I reached out to my network of friends and family who work directly with children in crisis to capture the advice below for people interesting in helping.

•When you encounter a child in crisis (and actually this advice works for people of any age in crisis) let them feel and express their emotions. Shannon, a judge, noted that he works every day with children who are caught in custody battles or have been severely abused, and says that allowing kids to vent about their feelings can sometimes help. Lisa, a teacher, wrote: "I have seen middle school students plow through the death of a loved one with the stoic demeanor of a battle-hardened soldier, but fall apart emotionally at the imagined slight of their peer group...Telling a child to 'cheer up' is not only unhelpful, it tells them that there is something wrong with them, at a time when they are already very vulnerable."

•Terri, a longtime volunteer guardian, noted the importance of "learning the system and speaking up if something doesn't look or feel right." Reaching out to a teacher or other authority in a child's life to mention concerns is a perfectly appropriate thing to do, though it's important to remember that not all differences in families constitute a danger to children.

•Do what you can to stabilize the child's situation. Aimee, who has worked professionally with children in crisis, wrote: "Help to limit the trauma. Offer support to the entire family in a variety of ways. By limiting stressors and helping to improve their family dynamic, you can help the child. This can be world changing."

Encourage the children in your influence to be kind to their peers who are having a hard time. Amy wrote: "In our experience, friends who didn't disappear when my girls were going through their father's death and some other hard stuff were their best support."

Practice empathy. Arthur, a long-time child advocate who works with children and teens in crisis, underscored "the power of empathy as a means of bridging the gaps of understanding." He noted that this process "takes practice, intention and focus."

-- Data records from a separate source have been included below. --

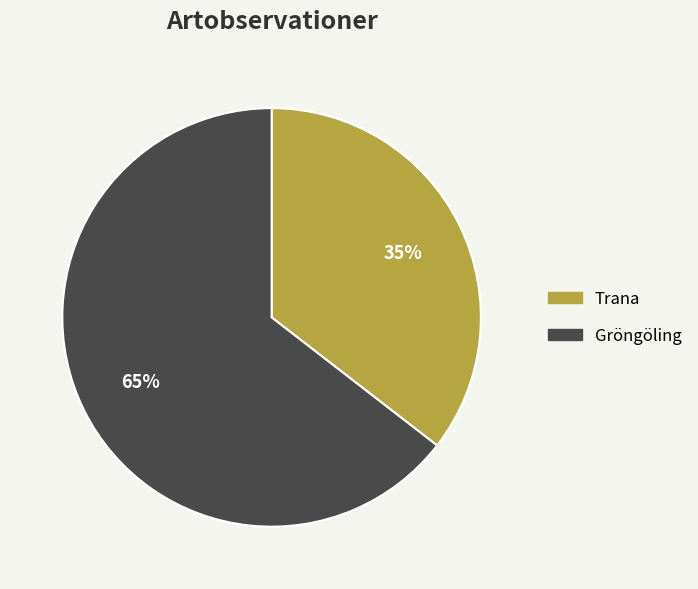

To the nearest percent, what is the average slice percentage?

50%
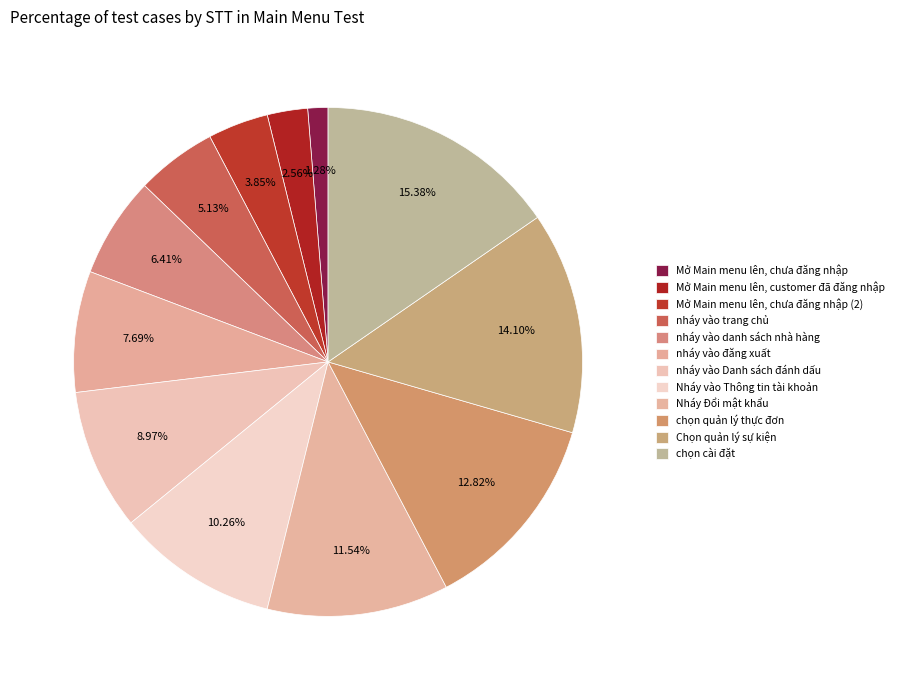

Count the number of slices in the pie.

12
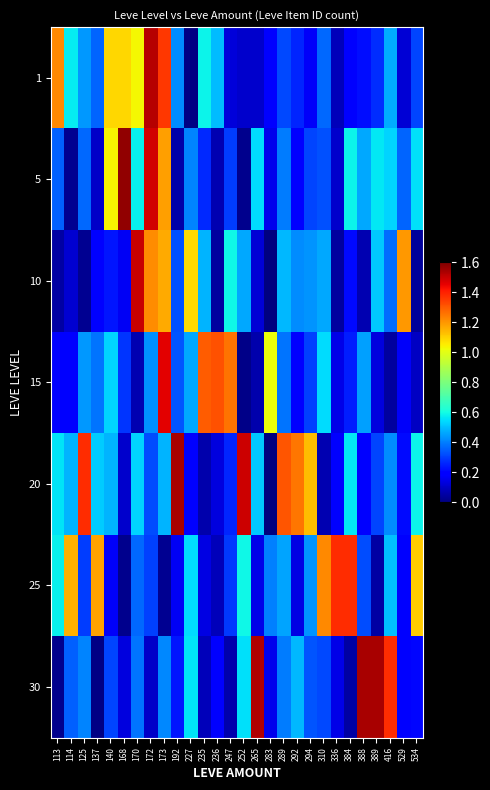

Reading left to right, what are all the values shown in this chart?

1: 113=1.2	114=0.6	125=0.4	137=0.4	140=1.1	168=1.1	170=1.0	172=1.5	173=1.4	192=0.4	227=0.0	235=0.6	236=0.5	247=0.1	252=0.1	265=0.1	283=0.2	289=0.3	292=0.3	294=0.2	310=0.4	336=0.1	384=0.2	388=0.2	389=0.3	416=0.5	529=0.1	534=0.3
5: 113=0.4	114=0.0	125=0.4	137=0.1	140=1.0	168=1.6	170=0.6	172=1.5	173=1.2	192=0.1	227=0.4	235=0.3	236=0.1	247=0.3	252=0.0	265=0.5	283=0.2	289=0.4	292=0.2	294=0.3	310=0.3	336=0.1	384=0.6	388=0.5	389=0.6	416=0.5	529=0.4	534=0.6
10: 113=0.1	114=0.1	125=0.0	137=0.2	140=0.2	168=0.2	170=1.5	172=1.2	173=1.2	192=0.3	227=1.1	235=0.5	236=0.0	247=0.6	252=0.5	265=0.1	283=0.0	289=0.5	292=0.4	294=0.4	310=0.5	336=0.0	384=0.2	388=0.1	389=0.5	416=0.4	529=1.2	534=0.0
15: 113=0.2	114=0.2	125=0.4	137=0.4	140=0.5	168=0.3	170=0.1	172=0.4	173=1.5	192=0.3	227=0.5	235=1.3	236=1.3	247=1.3	252=0.0	265=0.1	283=1.0	289=0.4	292=0.2	294=0.3	310=0.5	336=0.1	384=0.2	388=0.5	389=0.1	416=0.0	529=0.2	534=0.1
20: 113=0.6	114=0.5	125=1.4	137=0.5	140=0.5	168=0.1	170=0.5	172=0.3	173=0.5	192=1.5	227=0.2	235=0.1	236=0.1	247=0.3	252=1.5	265=0.5	283=0.0	289=1.3	292=1.3	294=1.1	310=0.1	336=0.2	384=0.6	388=0.2	389=0.3	416=0.4	529=0.2	534=0.6
25: 113=0.6	114=1.2	125=0.3	137=1.2	140=0.2	168=0.0	170=0.4	172=0.3	173=0.0	192=0.2	227=0.5	235=0.1	236=0.1	247=0.3	252=0.6	265=0.1	283=0.4	289=0.5	292=0.1	294=0.4	310=1.2	336=1.4	384=1.4	388=0.3	389=0.1	416=0.5	529=0.2	534=1.1
30: 113=0.0	114=0.4	125=0.4	137=0.0	140=0.3	168=0.1	170=0.4	172=0.1	173=0.4	192=0.2	227=0.6	235=0.1	236=0.2	247=0.1	252=0.6	265=1.5	283=0.2	289=0.4	292=0.5	294=0.3	310=0.3	336=0.1	384=0.1	388=1.5	389=1.5	416=1.4	529=0.2	534=0.2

You can learn more about opportunities to help kids at http://www.casaforchildren.org/ or http://guardianadlitem.org/. These organizations report a number of ways in which children benefit from working with adult volunteers. They are more likely to find stable homes, get supportive services, minimize their time in foster care, and do better in school. They are likely to be more socially stable, optimistic, and focused on the future.

If people focused more on taking positive action for children than on sensational coverage of family tragedies, the world would be safer for children in jeopardy.